▶ **REQUIRED ACTION**: Reproduce the lines beginning with the one that contains "How many segments does this pie chart have?" and continuing through the one that contains "What is the". Leave out any pictures.
===== THE INPUT
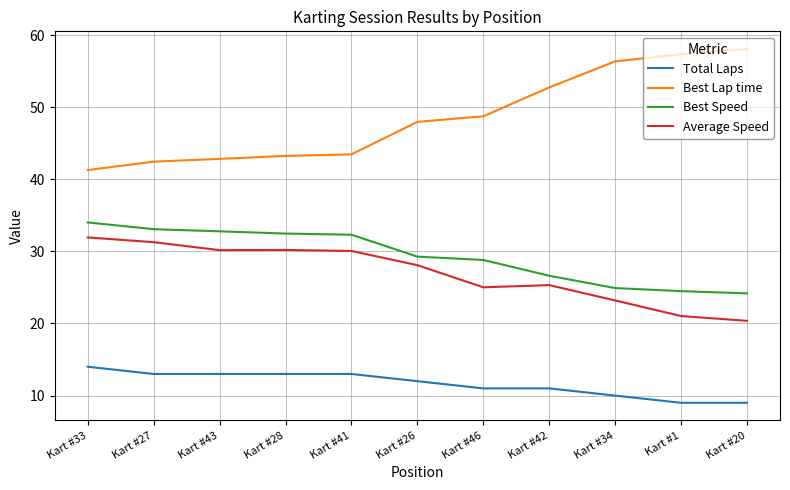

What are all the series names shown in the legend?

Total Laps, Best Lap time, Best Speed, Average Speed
==========
===== THE INPUT
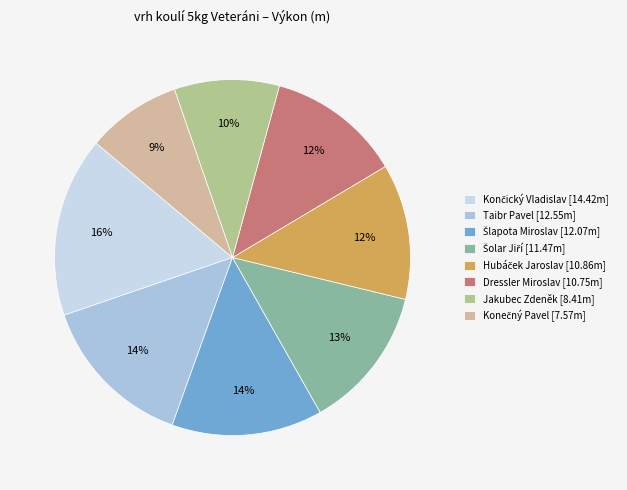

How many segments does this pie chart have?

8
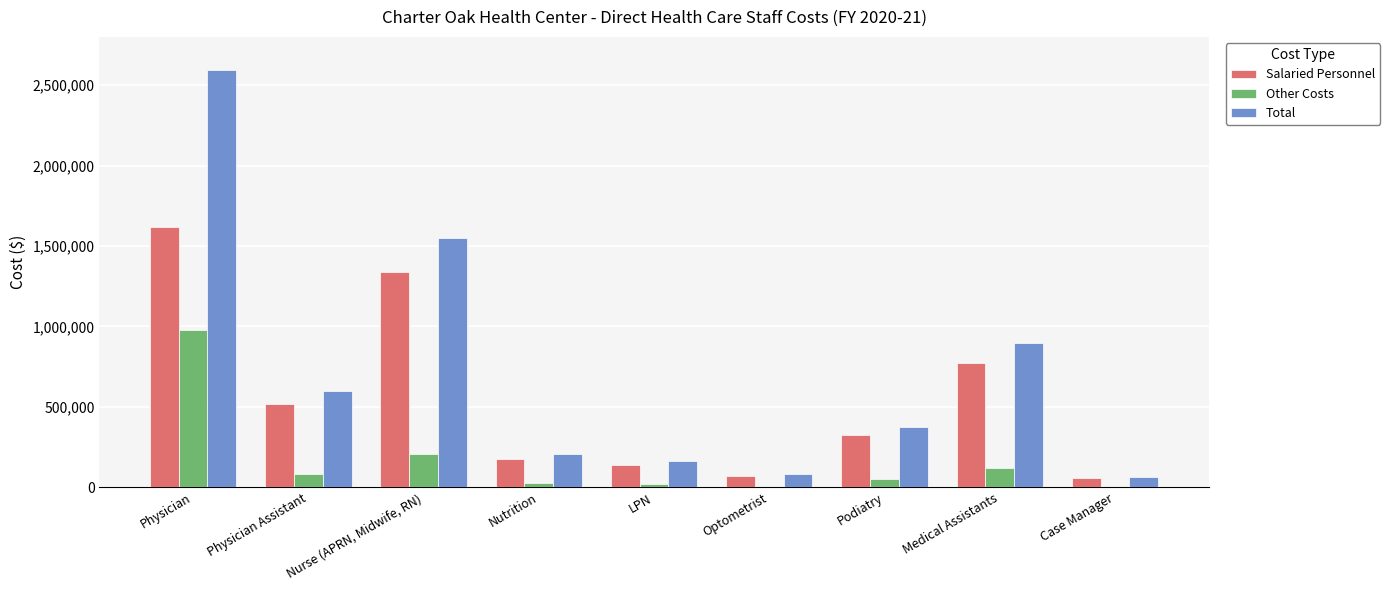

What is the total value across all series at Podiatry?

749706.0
==========
===== THE INPUT
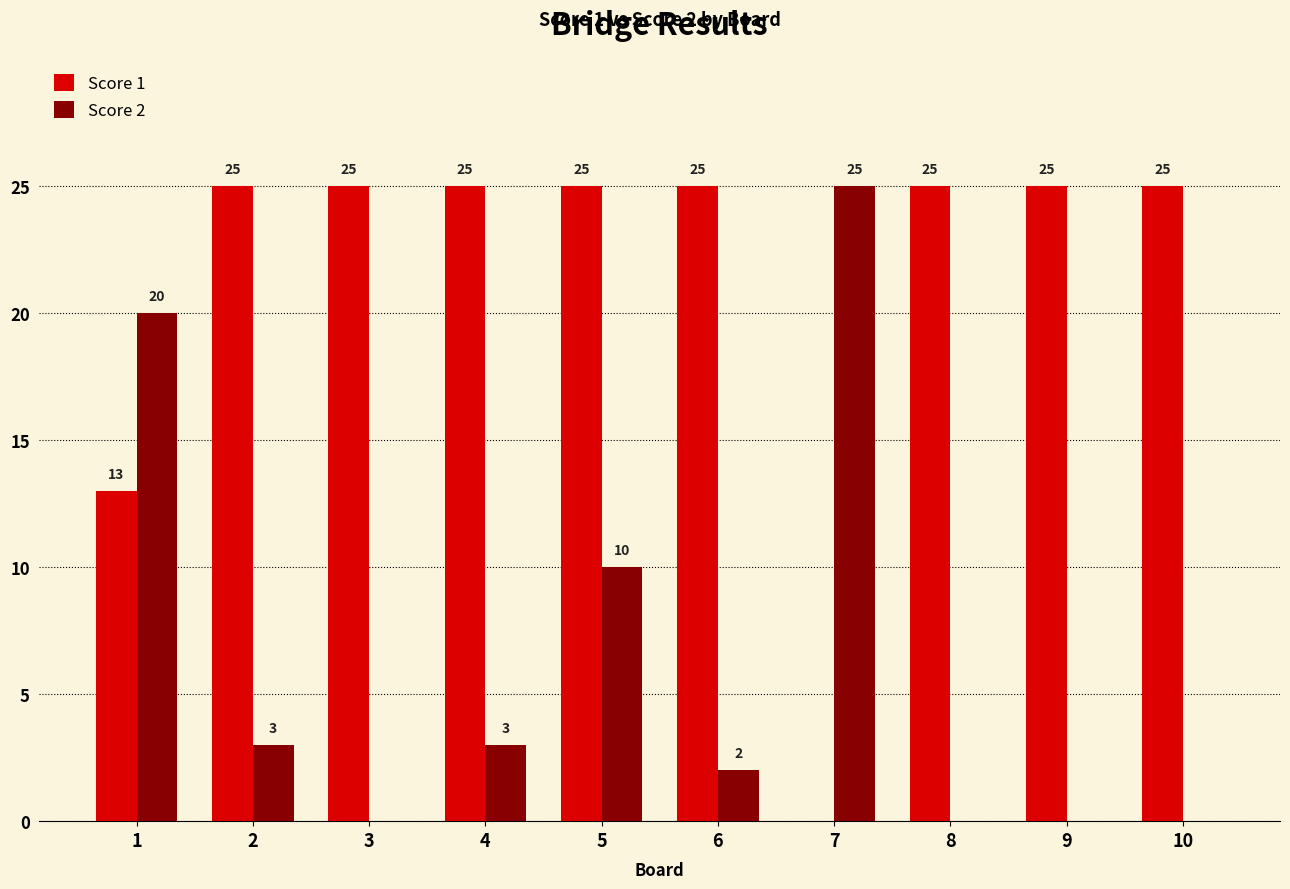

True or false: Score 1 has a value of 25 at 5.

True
==========
▶ **OUTPUT**:
How many segments does this pie chart have?

8

What is the total value across all series at Podiatry?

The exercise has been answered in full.